Thursday, November 10, 2011
Saturday, 05 November 2011 23:45
By Kuda Bwititi
SEVERAL giant mining companies, among them Zimplats, Mimosa and Unki, have prejudiced the State of over US$400 million in unpaid taxes in recent months.The companies are also accused of continuously shortchanging the Government by banking their profits in offshore accounts.
Mines and Mining Development Minister Cde Obert Mpofu and his Finance counterpart Mr Tendai Biti told a Parliamentary Pre-Budget Seminar in Victoria Falls last week that the firms continuously compromised revenue inflows, agreeing that the entire mining regime had to be overhauled to stop the rot.
Cde Mpofu said an audit carried out by international auditing firm, Stuart & Lloyds, recently revealed the companies owed Government in excess of US$400 million.
He said his ministry was signing export receipts of US$500 million per month, but remittances fell way below that figure.
Mr Biti weighed in, saying the mining sector was remitting only US$150 million despite generating US$2,3 billion.
Minister Mpofu said: “These companies should pay up what they owe and stop shortchanging the Government.

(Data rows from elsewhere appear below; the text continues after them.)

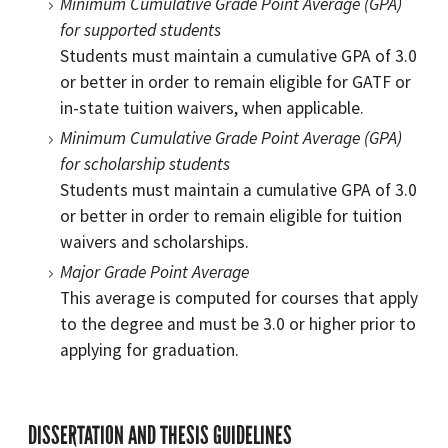
Minimum Cumulative Grade Point Average (GPA)
for supported students
Students must maintain a cumulative GPA of 3.0
or better in order to remain eligible for GATF or
in-state tuition waivers, when applicable.
Minimum Cumulative Grade Point Average (GPA)
for scholarship students
Students must maintain a cumulative GPA of 3.0
or better in order to remain eligible for tuition
waivers and scholarships.
Major Grade Point Average
This average is computed for courses that apply
to the degree and must be 3.0 or higher prior to
applying for graduation.
DISSERTATION AND THESIS GUIDELINES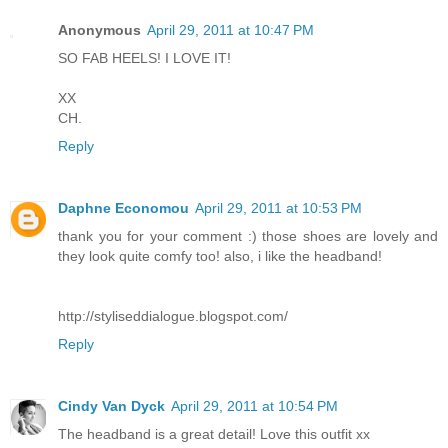
Anonymous
April 29, 2011 at 10:47 PM
SO FAB HEELS! I LOVE IT!
XX
CH.
Reply
Daphne Economou
April 29, 2011 at 10:53 PM
thank you for your comment :) those shoes are lovely and
they look quite comfy too! also, i like the headband!
http://styliseddialogue.blogspot.com/
Reply
Cindy Van Dyck
April 29, 2011 at 10:54 PM
The headband is a great detail! Love this outfit xx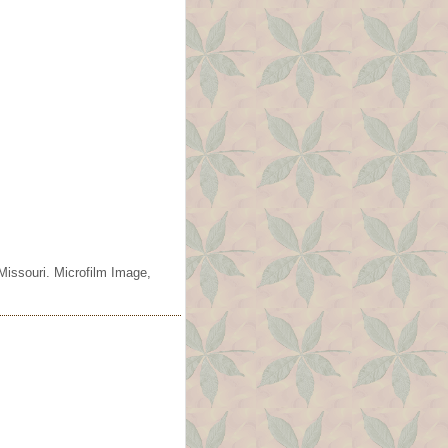
Missouri. Microfilm Image,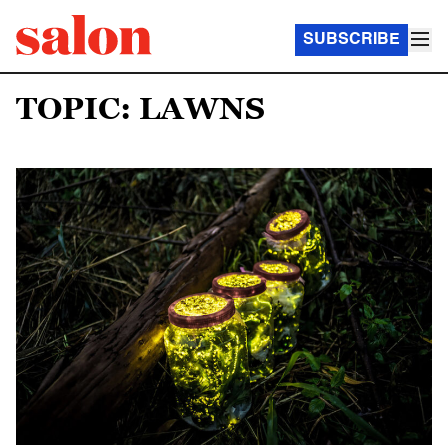
SUBSCRIBE
TOPIC: LAWNS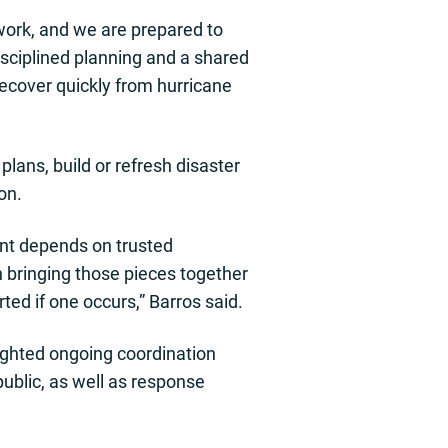
work, and we are prepared to
isciplined planning and a shared
recover quickly from hurricane
ans, build or refresh disaster
on.
nt depends on trusted
 bringing those pieces together
ed if one occurs,” Barros said.
ghted ongoing coordination
ublic, as well as response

“We should tackle this issue collectively and ensure these companies pay their dues.’’
He said the firms banked funds in offshore accounts, adding that their budgets were bigger than that of the country.
He added that while detractors always pointed fingers at diamond mining companies in Marange, the fact was that Zimplats and Unki Mine were among Government’s chief debtors.
Diamond mining in Marange has generated US$174 million in revenue since the beginning of this year.
“These big mining companies are depriving the State of due revenues.
“There is a problem across the mining sector, yet people just want to pinpoint Marange Diamonds. At least we are getting something substantive from Marange unlike from companies such as Zimplats and Unki which are continuously shortchanging us.”
Mr Biti concurred with his counterpart, saying major mining firms should be accountable.
“Fifty percent of our exports, which is about US$2,3 billion, is coming from mining,” he said.
“The problem, however, is that only US$150 million is contributed to the fiscus. There is talk of corruption at Chiadzwa, but at least Treasury received US$174 million from there.
“Where are the Zimplats and the Unkis of this world?”
On diamond pilferage, Minister Mpofu said Zimbabwe was losing gems worth millions of dollars to neighbouring countries.
Presenting the Micro-Economic Framework for the 2012 National Budget on Thursday, Mr Biti said he was contemplating expanding the National Budget from the initial figure of US$3,4 billion to include anticipated high returns from diamond sales.
He said this follows the Kimberley Process plenary in the Democratic Republic of Congo which gave Zimbabwe the green light to export diamonds in Marange.
“Our budget is worth US$3,4 billion. We have based this on the anticipated revenue.
“We had not factored in the diamond revenue that will increase following the decision by the KP.
“I will engage with the Ministry of Mines and Mining Development because I am seriously considering increasing the Budget to factor in the KP decision.”
He added that the budget would be anchored on the Medium-Term Plan which was launched by the Ministry of Economic Planning and Investment Promotion in July this year.
He said focus would also be on financing national elections scheduled for next year and promoting the agricultural sector, among other key areas.